Dataset entries:
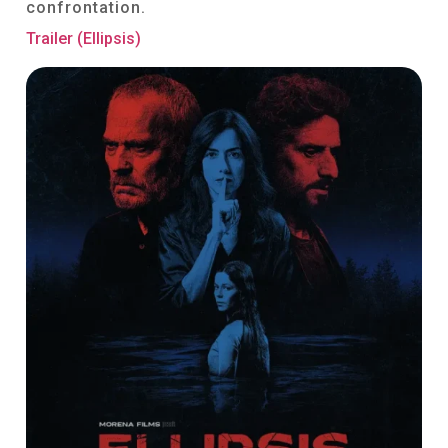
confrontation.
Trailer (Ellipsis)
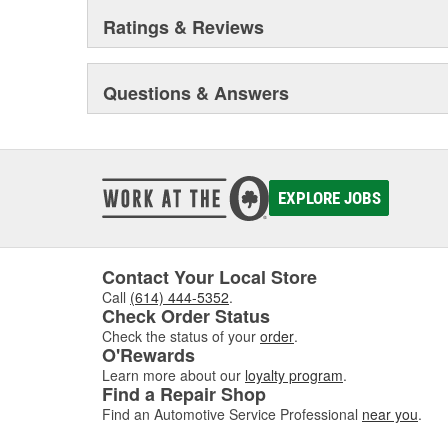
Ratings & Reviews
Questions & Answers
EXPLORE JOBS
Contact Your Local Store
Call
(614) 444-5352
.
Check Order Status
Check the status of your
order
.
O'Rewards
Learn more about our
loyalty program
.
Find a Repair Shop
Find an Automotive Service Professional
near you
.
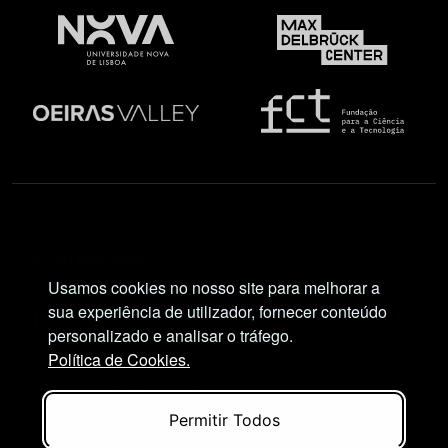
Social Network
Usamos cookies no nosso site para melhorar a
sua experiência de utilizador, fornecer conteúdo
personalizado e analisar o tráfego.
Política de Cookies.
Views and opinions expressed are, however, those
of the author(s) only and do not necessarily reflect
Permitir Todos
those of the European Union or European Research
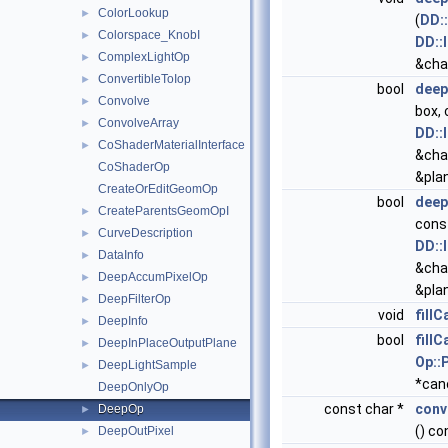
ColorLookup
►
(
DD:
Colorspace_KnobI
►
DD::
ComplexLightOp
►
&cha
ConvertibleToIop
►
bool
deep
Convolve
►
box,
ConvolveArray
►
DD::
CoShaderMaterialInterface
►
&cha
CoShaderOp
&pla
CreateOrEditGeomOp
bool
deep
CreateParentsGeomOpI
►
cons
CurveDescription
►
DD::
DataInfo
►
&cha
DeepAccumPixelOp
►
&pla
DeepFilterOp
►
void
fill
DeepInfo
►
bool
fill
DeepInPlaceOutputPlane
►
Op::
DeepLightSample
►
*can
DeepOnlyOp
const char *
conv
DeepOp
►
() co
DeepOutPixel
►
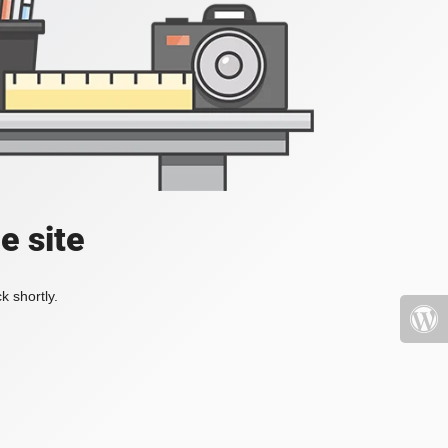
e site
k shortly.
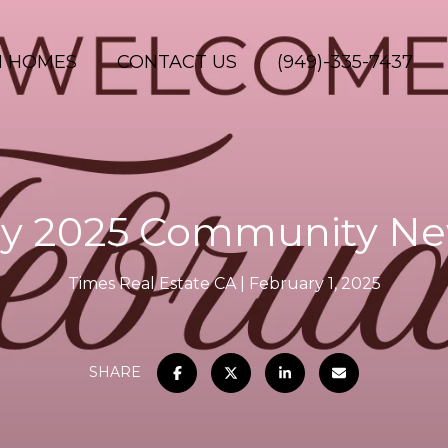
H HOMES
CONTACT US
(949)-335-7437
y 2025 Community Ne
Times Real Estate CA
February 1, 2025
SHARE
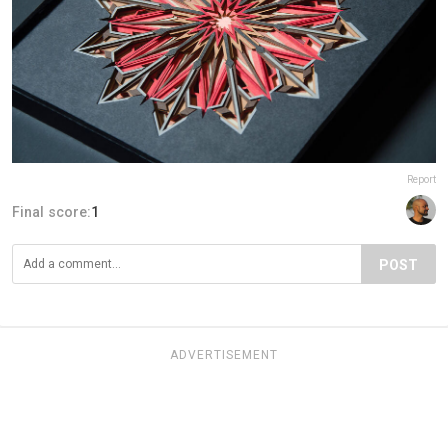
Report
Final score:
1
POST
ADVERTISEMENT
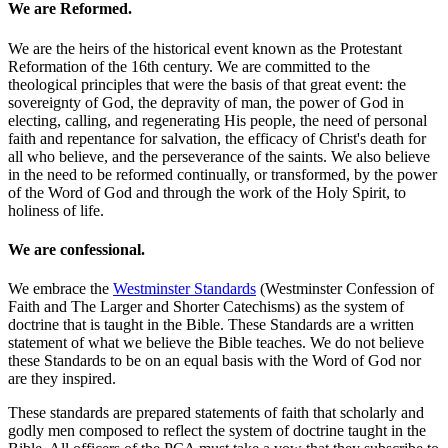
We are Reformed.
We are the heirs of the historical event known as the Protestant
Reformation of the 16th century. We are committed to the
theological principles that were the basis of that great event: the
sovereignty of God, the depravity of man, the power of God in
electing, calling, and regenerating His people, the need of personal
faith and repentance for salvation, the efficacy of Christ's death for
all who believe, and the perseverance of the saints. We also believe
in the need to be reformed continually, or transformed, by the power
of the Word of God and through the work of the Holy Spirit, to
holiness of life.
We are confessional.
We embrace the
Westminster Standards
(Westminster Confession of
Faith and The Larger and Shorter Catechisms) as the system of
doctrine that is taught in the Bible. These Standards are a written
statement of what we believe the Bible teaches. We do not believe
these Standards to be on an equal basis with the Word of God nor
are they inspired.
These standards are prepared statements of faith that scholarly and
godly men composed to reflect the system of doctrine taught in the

— Instructions for the task —
Type the records out again in full, exactly, with each picture omitted.

— Output —
confrontation.
Trailer (Ellipsis)
Ratings & Reviews
Questions & Answers
EXPLORE JOBS
Contact Your Local Store
Call
(614) 444-5352
.
Check Order Status
Check the status of your
order
.
O'Rewards
Learn more about our
loyalty program
.
Find a Repair Shop
Find an Automotive Service Professional
near you
.
Social Network
Usamos cookies no nosso site para melhorar a
sua experiência de utilizador, fornecer conteúdo
personalizado e analisar o tráfego.
Política de Cookies.
Views and opinions expressed are, however, those
of the author(s) only and do not necessarily reflect
Permitir Todos
those of the European Union or European Research
ColorLookup
►
(
DD:
Colorspace_KnobI
►
DD::
ComplexLightOp
►
&cha
ConvertibleToIop
►
bool
deep
Convolve
►
box,
ConvolveArray
►
DD::
CoShaderMaterialInterface
►
&cha
CoShaderOp
&pla
CreateOrEditGeomOp
bool
deep
CreateParentsGeomOpI
►
cons
CurveDescription
►
DD::
DataInfo
►
&cha
DeepAccumPixelOp
►
&pla
DeepFilterOp
►
void
fill
DeepInfo
►
bool
fill
DeepInPlaceOutputPlane
►
Op::
DeepLightSample
►
*can
DeepOnlyOp
const char *
conv
DeepOp
►
() co
DeepOutPixel
►
e site
k shortly.
H HOMES
CONTACT US
(949)-335-7437
y 2025 Community Ne
Times Real Estate CA
February 1, 2025
SHARE
Report
Final score:
1
POST
ADVERTISEMENT
We are Reformed.
We are the heirs of the historical event known as the Protestant
Reformation of the 16th century. We are committed to the
theological principles that were the basis of that great event: the
sovereignty of God, the depravity of man, the power of God in
electing, calling, and regenerating His people, the need of personal
faith and repentance for salvation, the efficacy of Christ's death for
all who believe, and the perseverance of the saints. We also believe
in the need to be reformed continually, or transformed, by the power
of the Word of God and through the work of the Holy Spirit, to
holiness of life.
We are confessional.
We embrace the
Westminster Standards
(Westminster Confession of
Faith and The Larger and Shorter Catechisms) as the system of
doctrine that is taught in the Bible. These Standards are a written
statement of what we believe the Bible teaches. We do not believe
these Standards to be on an equal basis with the Word of God nor
are they inspired.
These standards are prepared statements of faith that scholarly and
godly men composed to reflect the system of doctrine taught in the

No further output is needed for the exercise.